» WORK TO COMPLETE: Please restate each line of the data below exactly. Omit all images.
***** AVAILABLE RECORDS
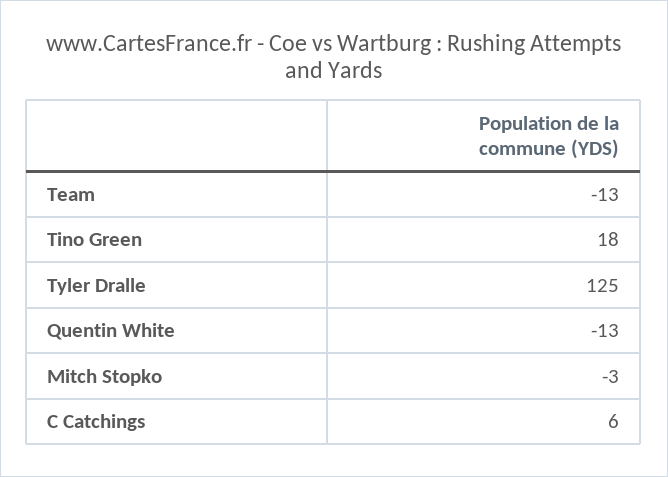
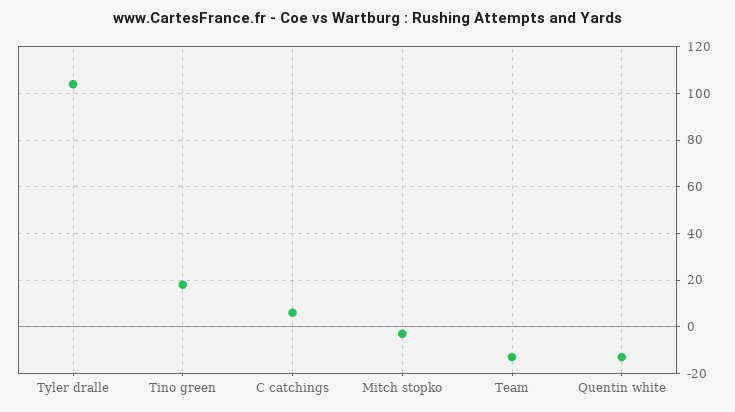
  {
    "Team": -13,
    "Tino Green": 18,
-   "Tyler Dralle": 125,
+   "Tyler Dralle": 105,
    "Quentin White": -13,
    "Mitch Stopko": -3,
    "C Catchings": 6
  }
**********
» REPLY TO THE EXERCISE:
  {
    "Team": -13,
    "Tino Green": 18,
-   "Tyler Dralle": 125,
+   "Tyler Dralle": 105,
    "Quentin White": -13,
    "Mitch Stopko": -3,
    "C Catchings": 6
  }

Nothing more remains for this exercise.